Editorials, Opinion

Gov. needs to fund mental health

When West Virginia University revealed it had found a public suicide threat, it responded immediately by reminding the letter’s writer and all students that they could seek mental health help at the Carruth Center.

Students scoffed online. The reactions were similar to this past May, when a WVU student died after falling off a parking garage in Sunnyside. Back then, Jacob Pocius, a senior at the time, told The Dominion Post: “Every time something like this happens, they tweet out that number for the Carruth Center and tell us they are here for us, when they’re really not.”

Several students talked about outrageous wait times for appointments — if they were able to get one at all — but some had no choice but to wait. The Carruth Center is free for students, and they couldn’t afford to seek services at a private practice.

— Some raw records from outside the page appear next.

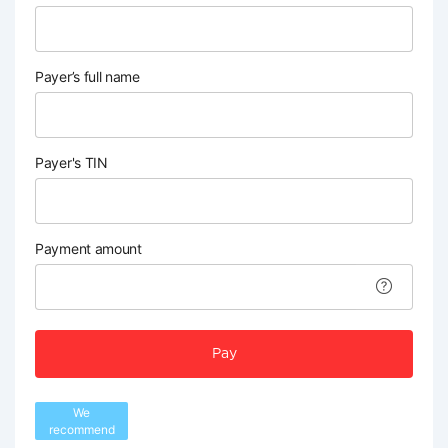
Payer’s full name
Payer's TIN
Payment amount
Pay
We
recommend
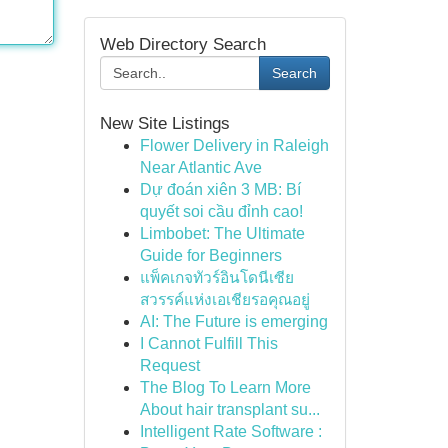
Web Directory Search
Search
New Site Listings
Flower Delivery in Raleigh
Near Atlantic Ave
Dự đoán xiên 3 MB: Bí
quyết soi cầu đỉnh cao!
Limbobet: The Ultimate
Guide for Beginners
แพ็คเกจทัวร์อินโดนีเซีย
สวรรค์แห่งเอเชียรอคุณอยู่
AI: The Future is emerging
I Cannot Fulfill This
Request
The Blog To Learn More
About hair transplant su...
Intelligent Rate Software :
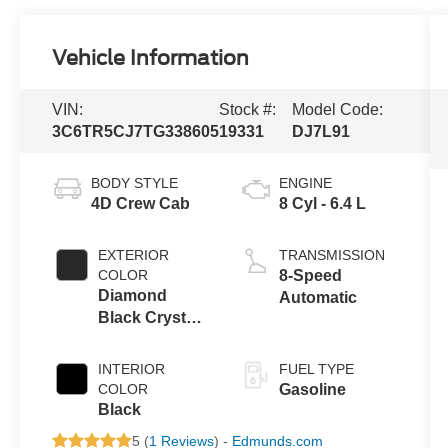
Vehicle Information
VIN:
Stock #:
Model Code:
3C6TR5CJ7TG338605
19331
DJ7L91
BODY STYLE
ENGINE
4D Crew Cab
8 Cyl - 6.4 L
EXTERIOR
TRANSMISSION
COLOR
8-Speed
Diamond
Automatic
Black Crystal
Pearlcoat
INTERIOR
FUEL TYPE
COLOR
Gasoline
Black
5 (
1 Reviews
) -
Edmunds.com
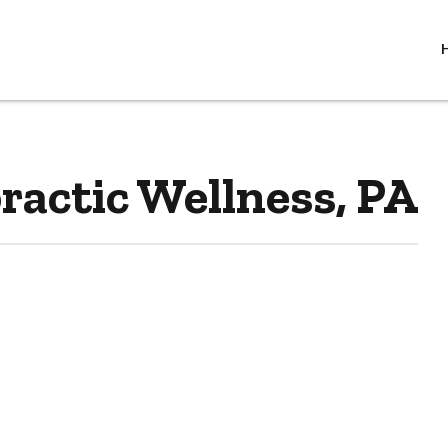
actic Wellness, PA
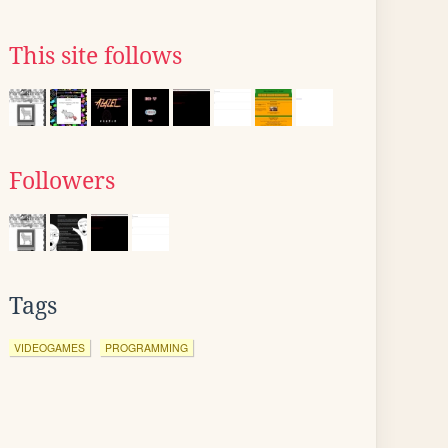
This site follows
Followers
Tags
VIDEOGAMES
PROGRAMMING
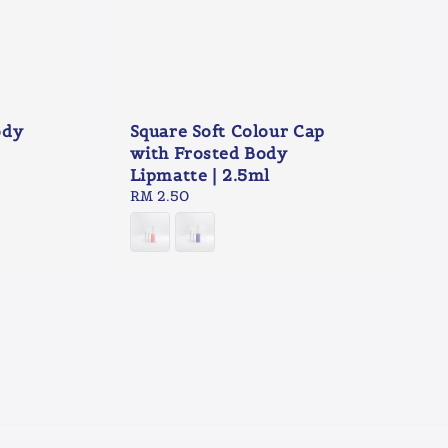
ody
Square Soft Colour Cap
with Frosted Body
Lipmatte | 2.5ml
Regular
RM 2.50
price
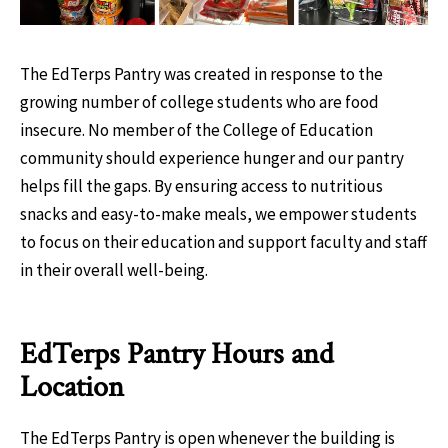
The EdTerps Pantry was created in response to the
growing number of college students who are food
insecure. No member of the College of Education
community should experience hunger and our pantry
helps fill the gaps. By ensuring access to nutritious
snacks and easy-to-make meals, we empower students
to focus on their education and support faculty and staff
in their overall well-being.
EdTerps Pantry Hours and
Location
The EdTerps Pantry is open whenever the building is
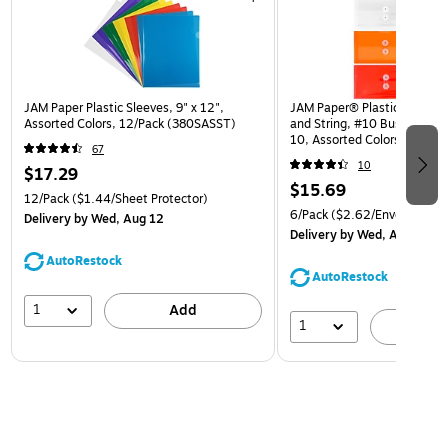
JAM Paper Plastic Sleeves, 9" x 12",
JAM Paper® Plastic Envelop
Assorted Colors, 12/Pack (380SASST)
and String, #10 Business Bo
10, Assorted Colors, 6/Pack
67
(921B1ASSRTD)
10
$17.29
$15.69
12/Pack
($1.44/Sheet Protector)
6/Pack
($2.62/Envelope)
Delivery
by Wed, Aug 12
Delivery
by Wed, Aug 12
AutoRestock
AutoRestock
1
Add
1
A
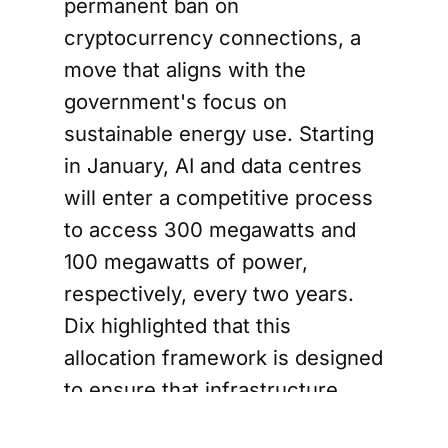
permanent ban on
cryptocurrency connections, a
move that aligns with the
government's focus on
sustainable energy use. Starting
in January, AI and data centres
will enter a competitive process
to access 300 megawatts and
100 megawatts of power,
respectively, every two years.
Dix highlighted that this
allocation framework is designed
to ensure that infrastructure
growth keeps pace with sector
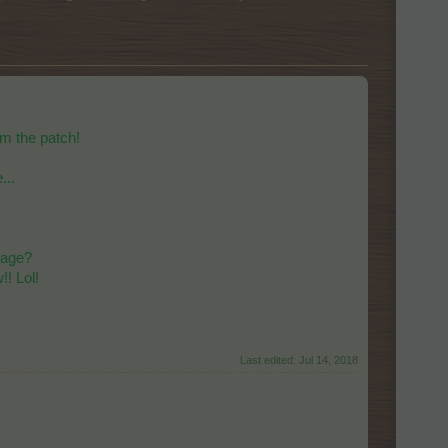
om the patch!
...
llage?
!! Lol!
Last edited:
Jul 14, 2018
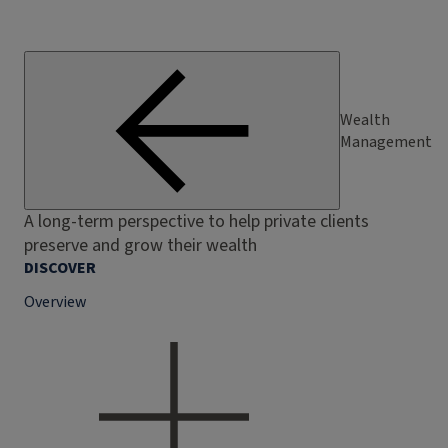
Wealth
Management
A long-term perspective to help private clients
preserve and grow their wealth
DISCOVER
Overview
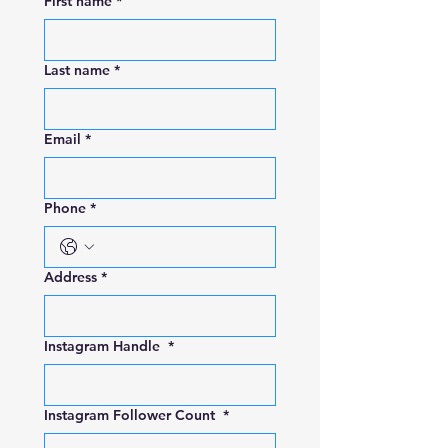
First name
*
Last name
*
Email
*
Phone
*
Address
*
Instagram Handle
*
Instagram Follower Count
*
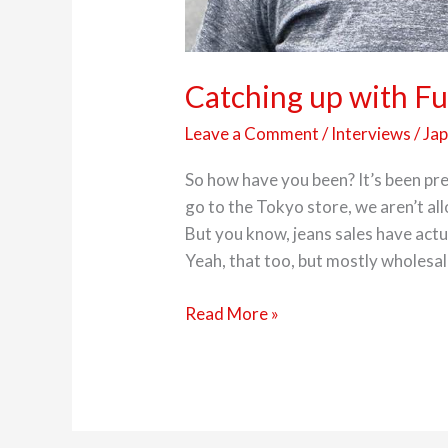
Catching up with Fu
Leave a Comment
/
Interviews
/
Ja
So how have you been? It’s been pret
go to the Tokyo store, we aren’t al
But you know, jeans sales have actu
Yeah, that too, but mostly wholesal
Read More »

It’s with this in mind that we address WVU’s Student Government Association’s request to Gov. Jim Justice for CARES funds to support student mental health. Last Sunday, we featured an essay by SGA members Azeem Khan and Olivia Dowler. In it, they described the association’s attempt to engage the governor in conversation, but had been repeatedly ignored. Their request was simple: The Mountaineer Resilience Project needs financial support for “efforts to expand telehealth services [and] expand the presence of in-person counseling.”

As The Dominion Post reported Tuesday, Marshall is facing a similar crisis: The counseling center there has seen a dramatic increase in demand for services, but there aren’t enough staff and funding to meet the students’ needs.

Meanwhile, Justice still has $127 million in CARES Act funds that must be spent by the end of the month.

Mental health sounds like a good thing to spend it on. Especially since the COVID-19 pandemic has caused or exacerbated many mental health problems.

If Justice won’t dedicate funds to college counseling centers, he should put the funds toward nonprofit mental health services that can serve students and community members equally.

Unfortunately, many health services in general tend to be exclusive: They either cater to the students and not the community, or they cater to the community and aren’t easily reached by students (because of location or price).

There are some mental health services in Morgantown that offer free care, but many of those are geared specifically towards individuals with alcohol or substance abuse problems. What Morgantown needs is a place that can help people who are overwhelmed by life, who struggle with anxiety or depression but not necessarily substance abuse and who can’t afford to go to a private practice, with or without insurance. Such a place could help both WVU students who can’t or won’t go to the Carruth Center and members of the community.

Whether the solution is to fund a new nonprofit or funnel money into university counseling centers, at the very least, Justice should start by listening to advocates who know what’s needed.